Au début de 2000, le Programme des Nations Unies pour développement (PNUD) préconisait fortement la formulation de plans stratégiques de TIC, mais peu ont été réalisés et encore moins au niveau de celui de Samoa. Fiji, qui a déjà une population relativement importante et une connexion par le câble de fibre sous-marin Croix du Sud, fait exception et cherche à développer un secteur des TIC national qui offrira des services à ses voisins.
Outre la volonté politique, il faut créer des règles du jeu équitables. Certains pays tentent d’y arriver en laissant faire le marché, mais ce n’est pas un bon modèle, en particulier pour les petites économies. Même la Nouvelle-Zélande, qui a tenté pendant plus de dix ans d’utiliser les forces du marché et de faire jouer la concurrence, a finalement mis en place un régulateur.
Samoa a créé un régulateur des télécommunications en 2006. Depuis lors, il tente de réduire les pouvoirs d’un monopole (SamoaTel) ou d’un duopole (SamoaTel et Digicel).

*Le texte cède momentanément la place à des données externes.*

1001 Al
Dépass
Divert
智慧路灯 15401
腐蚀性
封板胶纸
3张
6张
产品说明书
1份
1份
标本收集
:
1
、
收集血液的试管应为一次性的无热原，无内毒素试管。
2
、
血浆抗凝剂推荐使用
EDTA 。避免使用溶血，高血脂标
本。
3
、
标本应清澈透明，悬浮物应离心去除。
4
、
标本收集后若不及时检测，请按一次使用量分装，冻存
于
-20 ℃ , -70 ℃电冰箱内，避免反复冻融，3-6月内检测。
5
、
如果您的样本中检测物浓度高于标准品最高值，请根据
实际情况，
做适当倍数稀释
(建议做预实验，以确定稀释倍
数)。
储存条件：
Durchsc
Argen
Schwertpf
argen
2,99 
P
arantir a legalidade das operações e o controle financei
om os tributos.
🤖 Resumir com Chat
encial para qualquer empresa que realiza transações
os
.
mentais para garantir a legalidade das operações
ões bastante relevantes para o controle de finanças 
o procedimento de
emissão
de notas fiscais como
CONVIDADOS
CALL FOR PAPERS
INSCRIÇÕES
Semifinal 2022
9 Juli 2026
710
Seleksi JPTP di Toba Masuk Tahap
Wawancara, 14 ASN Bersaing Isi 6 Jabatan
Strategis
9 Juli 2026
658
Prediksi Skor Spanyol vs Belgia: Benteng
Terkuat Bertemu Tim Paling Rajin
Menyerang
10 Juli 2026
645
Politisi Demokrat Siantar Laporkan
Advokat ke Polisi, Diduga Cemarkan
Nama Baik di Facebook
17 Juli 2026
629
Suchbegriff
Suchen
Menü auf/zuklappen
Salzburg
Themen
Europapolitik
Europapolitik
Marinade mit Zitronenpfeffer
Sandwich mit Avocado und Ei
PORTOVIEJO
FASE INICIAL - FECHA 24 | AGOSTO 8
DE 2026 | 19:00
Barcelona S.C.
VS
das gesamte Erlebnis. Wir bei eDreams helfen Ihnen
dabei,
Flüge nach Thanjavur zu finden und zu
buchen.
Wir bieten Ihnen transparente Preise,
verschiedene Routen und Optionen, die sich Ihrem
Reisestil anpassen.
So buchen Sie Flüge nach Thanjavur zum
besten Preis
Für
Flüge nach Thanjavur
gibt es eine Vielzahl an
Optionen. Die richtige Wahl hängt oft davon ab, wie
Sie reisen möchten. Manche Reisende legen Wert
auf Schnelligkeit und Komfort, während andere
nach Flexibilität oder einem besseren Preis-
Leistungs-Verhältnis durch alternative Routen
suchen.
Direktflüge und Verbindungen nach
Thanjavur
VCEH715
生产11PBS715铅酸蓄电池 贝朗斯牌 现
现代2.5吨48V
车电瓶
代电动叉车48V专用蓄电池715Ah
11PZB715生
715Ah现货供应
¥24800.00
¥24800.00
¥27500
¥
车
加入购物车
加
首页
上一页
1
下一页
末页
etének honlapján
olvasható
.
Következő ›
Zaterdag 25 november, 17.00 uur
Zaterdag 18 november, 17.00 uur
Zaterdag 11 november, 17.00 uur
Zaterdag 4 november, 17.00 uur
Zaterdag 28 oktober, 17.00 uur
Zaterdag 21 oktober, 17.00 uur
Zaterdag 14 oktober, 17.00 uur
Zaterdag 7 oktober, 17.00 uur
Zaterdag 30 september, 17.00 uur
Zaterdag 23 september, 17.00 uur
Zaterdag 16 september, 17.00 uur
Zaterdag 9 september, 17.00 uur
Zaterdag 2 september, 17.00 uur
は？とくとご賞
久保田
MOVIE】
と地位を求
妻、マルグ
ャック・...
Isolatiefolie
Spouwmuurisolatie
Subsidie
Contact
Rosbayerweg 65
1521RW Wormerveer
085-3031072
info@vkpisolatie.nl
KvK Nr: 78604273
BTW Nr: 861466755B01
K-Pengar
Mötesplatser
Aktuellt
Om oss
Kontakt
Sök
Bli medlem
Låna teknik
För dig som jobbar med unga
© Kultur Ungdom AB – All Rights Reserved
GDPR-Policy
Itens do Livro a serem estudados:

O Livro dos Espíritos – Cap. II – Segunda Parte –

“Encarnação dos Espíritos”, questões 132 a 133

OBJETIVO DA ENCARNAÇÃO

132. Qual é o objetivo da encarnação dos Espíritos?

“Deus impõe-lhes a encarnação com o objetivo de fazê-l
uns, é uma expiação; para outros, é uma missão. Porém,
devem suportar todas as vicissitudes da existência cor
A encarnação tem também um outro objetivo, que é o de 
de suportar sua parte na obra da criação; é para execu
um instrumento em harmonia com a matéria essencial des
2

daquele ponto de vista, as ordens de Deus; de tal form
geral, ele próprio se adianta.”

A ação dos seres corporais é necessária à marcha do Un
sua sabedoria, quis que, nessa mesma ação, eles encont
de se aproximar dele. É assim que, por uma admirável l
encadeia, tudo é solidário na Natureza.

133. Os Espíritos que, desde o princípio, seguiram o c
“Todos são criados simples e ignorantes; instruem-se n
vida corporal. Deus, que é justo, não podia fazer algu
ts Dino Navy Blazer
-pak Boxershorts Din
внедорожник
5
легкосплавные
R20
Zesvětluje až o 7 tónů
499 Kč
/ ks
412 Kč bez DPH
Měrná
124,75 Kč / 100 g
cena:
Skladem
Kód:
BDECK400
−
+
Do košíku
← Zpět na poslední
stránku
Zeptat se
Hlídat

Le contexte réglementaire implique des coûts à court terme puisqu’on empêche artificiellement le fournisseur de services dominant de prédominer sur les autres titulaires. La marge de manœuvre du régulateur est très étroite, mais son rôle est particulièrement important dans les petites économies.
De nombreux pays ont de graves problèmes financiers. Ils se servent souvent de leur fournisseur de télécommunications étatique monopolistique pour imposer une taxe indirecte sur les communications. Ils sont nombreux également à considérer le matériel de TIC, y compris les ordinateurs et les logiciels, comme des biens de luxe et imposent un tarif à l’importation – non pour protéger le secteur national mais pour produire des revenus.
En 2002, le gouvernement de Samoa a éliminé les suppléments de tarif sur les biens de TIC, considérés comme des biens de nature générale.
Outre la volonté politique, c’est la communauté qui doit prendre en charge le déploiement des TIC dans un pays – infrastructure, approvisionnement et compétences. A Samoa, l’adoption des TIC est généralisée. Les écoles des villages éloignés, comme le collège Leuluoega (un lycée), en voient tout l’intérêt et leur ont consacré un partie de leurs ressources limitées pour que leurs élèves possèdent au moins des compétences élémentaires.
Samoa a la chance d’avoir un certain nombre d’entrepreneurs du secteur privé dans les TIC. Aitken Fruen est le PDG de iPasifika et Laeimau Oketevi Tanuvasa est le PDG de l’entreprise rivale, Computer Services. Dès 2002, les 180 000 habitants de Samoa étaient desservis par plus de 35 entreprises qui se faisaient une concurrence active dans différentes parties du secteur des TIC – et toutes sauf une étaient des entreprises locales.
Les TIC peuvent largement contribuer à la prospérité d’un pays, même des petits États insulaires du Pacifique. Mais cela exige leadership, volonté politique et patience. Il faut un gouvernement qui comprenne l’intérêt des TIC et de la facilité d’un accès ouvert à l’information. Il faut des leaders, au gouvernement et en dehors, qui voient les possibilités offertes. Et il faut se rendre compte que la compagnie de téléphone locale n’est pas un autre moyen d’imposition et de frein à la croissance, mais un moteur de la croissance. Il est plus que probable que dans un tel contexte, l’assiette fiscale du gouvernement augmentera à mesure que les entreprises et les particuliers prospéreront.
C’est ce que les leaders de Samoa avaient en tête il y a dix ans et ils ont agi délibérément, avec diligence et patience. La réussite de ce pays sert de point de repère pour les progrès à réaliser dans la région.
[1] L’île Pitcairn est dans la zone géographique, mais sa population est tellement petite qu’elle n’est pas incluse ici. L’île de Pâque fait officiellement partie du Chili. Les îles Chatham font également partie de cet espace, dans sa partie la plus australe, mais appartiennent en réalité à la Nouvelle-Zélande.
[4] Digicel a rapidement acheté Samoa Cellular Services, ce qui ne laisse que deux fournisseurs.
[5] En 2008, le gouvernement a vendu ses opérations télévisuelles.